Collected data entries

◆ ◆ ◆ ◆ ◆ ◆ ◆

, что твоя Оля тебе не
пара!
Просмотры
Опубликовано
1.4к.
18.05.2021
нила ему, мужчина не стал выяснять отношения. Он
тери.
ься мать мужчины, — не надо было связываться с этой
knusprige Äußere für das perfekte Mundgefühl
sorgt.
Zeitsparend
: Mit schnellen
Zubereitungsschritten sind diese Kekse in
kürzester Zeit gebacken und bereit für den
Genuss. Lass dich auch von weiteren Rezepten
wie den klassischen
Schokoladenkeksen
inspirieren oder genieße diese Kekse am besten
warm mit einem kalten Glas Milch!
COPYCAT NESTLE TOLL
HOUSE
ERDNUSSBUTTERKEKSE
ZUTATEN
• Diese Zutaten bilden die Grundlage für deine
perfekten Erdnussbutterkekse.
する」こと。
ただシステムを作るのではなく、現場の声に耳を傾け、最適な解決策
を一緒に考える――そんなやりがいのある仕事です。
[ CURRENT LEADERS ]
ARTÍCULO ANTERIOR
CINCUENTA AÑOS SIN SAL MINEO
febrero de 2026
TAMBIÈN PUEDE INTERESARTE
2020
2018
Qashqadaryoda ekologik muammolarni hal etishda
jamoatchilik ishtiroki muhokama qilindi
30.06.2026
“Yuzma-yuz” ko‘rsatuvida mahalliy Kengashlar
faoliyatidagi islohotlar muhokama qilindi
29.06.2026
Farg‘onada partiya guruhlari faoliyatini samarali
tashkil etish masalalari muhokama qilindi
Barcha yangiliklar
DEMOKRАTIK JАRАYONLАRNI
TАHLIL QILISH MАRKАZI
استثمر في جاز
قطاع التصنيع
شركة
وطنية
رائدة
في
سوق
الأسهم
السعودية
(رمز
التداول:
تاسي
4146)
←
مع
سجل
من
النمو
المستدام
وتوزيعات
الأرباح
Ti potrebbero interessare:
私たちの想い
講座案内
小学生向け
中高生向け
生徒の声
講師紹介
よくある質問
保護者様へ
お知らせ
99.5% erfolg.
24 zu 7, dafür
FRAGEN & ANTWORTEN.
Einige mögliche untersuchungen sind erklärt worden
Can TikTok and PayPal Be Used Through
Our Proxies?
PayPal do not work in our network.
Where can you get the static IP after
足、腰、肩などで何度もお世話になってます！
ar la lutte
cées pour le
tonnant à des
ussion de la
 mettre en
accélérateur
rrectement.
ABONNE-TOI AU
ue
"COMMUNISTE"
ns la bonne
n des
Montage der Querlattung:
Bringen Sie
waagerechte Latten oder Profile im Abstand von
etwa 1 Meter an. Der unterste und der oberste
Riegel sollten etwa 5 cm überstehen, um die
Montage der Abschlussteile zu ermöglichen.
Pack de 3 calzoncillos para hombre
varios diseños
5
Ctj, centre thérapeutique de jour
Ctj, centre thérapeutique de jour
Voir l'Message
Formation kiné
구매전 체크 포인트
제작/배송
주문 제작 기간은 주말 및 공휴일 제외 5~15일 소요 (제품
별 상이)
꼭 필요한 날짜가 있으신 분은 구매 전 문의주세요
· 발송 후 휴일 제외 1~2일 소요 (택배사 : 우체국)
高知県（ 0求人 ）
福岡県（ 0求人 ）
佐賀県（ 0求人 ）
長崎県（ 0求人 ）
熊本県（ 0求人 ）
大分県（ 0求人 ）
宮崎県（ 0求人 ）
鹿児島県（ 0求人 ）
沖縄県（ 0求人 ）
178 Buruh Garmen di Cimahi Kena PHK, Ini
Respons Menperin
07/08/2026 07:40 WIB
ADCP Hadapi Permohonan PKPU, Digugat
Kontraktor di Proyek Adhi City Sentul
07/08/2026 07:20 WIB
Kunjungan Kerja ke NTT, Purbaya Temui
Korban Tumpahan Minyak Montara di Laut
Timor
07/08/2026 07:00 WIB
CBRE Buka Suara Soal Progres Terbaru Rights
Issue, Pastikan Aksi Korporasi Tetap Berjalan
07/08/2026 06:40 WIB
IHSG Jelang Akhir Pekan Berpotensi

◆ ◆ ◆ ◆ ◆ ◆ ◆

Your task:
Every one of the records is to be copied word for word.

Solution to this task:
, что твоя Оля тебе не
пара!
Просмотры
Опубликовано
1.4к.
18.05.2021
нила ему, мужчина не стал выяснять отношения. Он
тери.
ься мать мужчины, — не надо было связываться с этой
knusprige Äußere für das perfekte Mundgefühl
sorgt.
Zeitsparend
: Mit schnellen
Zubereitungsschritten sind diese Kekse in
kürzester Zeit gebacken und bereit für den
Genuss. Lass dich auch von weiteren Rezepten
wie den klassischen
Schokoladenkeksen
inspirieren oder genieße diese Kekse am besten
warm mit einem kalten Glas Milch!
COPYCAT NESTLE TOLL
HOUSE
ERDNUSSBUTTERKEKSE
ZUTATEN
• Diese Zutaten bilden die Grundlage für deine
perfekten Erdnussbutterkekse.
する」こと。
ただシステムを作るのではなく、現場の声に耳を傾け、最適な解決策
を一緒に考える――そんなやりがいのある仕事です。
[ CURRENT LEADERS ]
ARTÍCULO ANTERIOR
CINCUENTA AÑOS SIN SAL MINEO
febrero de 2026
TAMBIÈN PUEDE INTERESARTE
2020
2018
Qashqadaryoda ekologik muammolarni hal etishda
jamoatchilik ishtiroki muhokama qilindi
30.06.2026
“Yuzma-yuz” ko‘rsatuvida mahalliy Kengashlar
faoliyatidagi islohotlar muhokama qilindi
29.06.2026
Farg‘onada partiya guruhlari faoliyatini samarali
tashkil etish masalalari muhokama qilindi
Barcha yangiliklar
DEMOKRАTIK JАRАYONLАRNI
TАHLIL QILISH MАRKАZI
استثمر في جاز
قطاع التصنيع
شركة
وطنية
رائدة
في
سوق
الأسهم
السعودية
(رمز
التداول:
تاسي
4146)
←
مع
سجل
من
النمو
المستدام
وتوزيعات
الأرباح
Ti potrebbero interessare:
私たちの想い
講座案内
小学生向け
中高生向け
生徒の声
講師紹介
よくある質問
保護者様へ
お知らせ
99.5% erfolg.
24 zu 7, dafür
FRAGEN & ANTWORTEN.
Einige mögliche untersuchungen sind erklärt worden
Can TikTok and PayPal Be Used Through
Our Proxies?
PayPal do not work in our network.
Where can you get the static IP after
足、腰、肩などで何度もお世話になってます！
ar la lutte
cées pour le
tonnant à des
ussion de la
 mettre en
accélérateur
rrectement.
ABONNE-TOI AU
ue
"COMMUNISTE"
ns la bonne
n des
Montage der Querlattung:
Bringen Sie
waagerechte Latten oder Profile im Abstand von
etwa 1 Meter an. Der unterste und der oberste
Riegel sollten etwa 5 cm überstehen, um die
Montage der Abschlussteile zu ermöglichen.
Pack de 3 calzoncillos para hombre
varios diseños
5
Ctj, centre thérapeutique de jour
Ctj, centre thérapeutique de jour
Voir l'Message
Formation kiné
구매전 체크 포인트
제작/배송
주문 제작 기간은 주말 및 공휴일 제외 5~15일 소요 (제품
별 상이)
꼭 필요한 날짜가 있으신 분은 구매 전 문의주세요
· 발송 후 휴일 제외 1~2일 소요 (택배사 : 우체국)
高知県（ 0求人 ）
福岡県（ 0求人 ）
佐賀県（ 0求人 ）
長崎県（ 0求人 ）
熊本県（ 0求人 ）
大分県（ 0求人 ）
宮崎県（ 0求人 ）
鹿児島県（ 0求人 ）
沖縄県（ 0求人 ）
178 Buruh Garmen di Cimahi Kena PHK, Ini
Respons Menperin
07/08/2026 07:40 WIB
ADCP Hadapi Permohonan PKPU, Digugat
Kontraktor di Proyek Adhi City Sentul
07/08/2026 07:20 WIB
Kunjungan Kerja ke NTT, Purbaya Temui
Korban Tumpahan Minyak Montara di Laut
Timor
07/08/2026 07:00 WIB
CBRE Buka Suara Soal Progres Terbaru Rights
Issue, Pastikan Aksi Korporasi Tetap Berjalan
07/08/2026 06:40 WIB
IHSG Jelang Akhir Pekan Berpotensi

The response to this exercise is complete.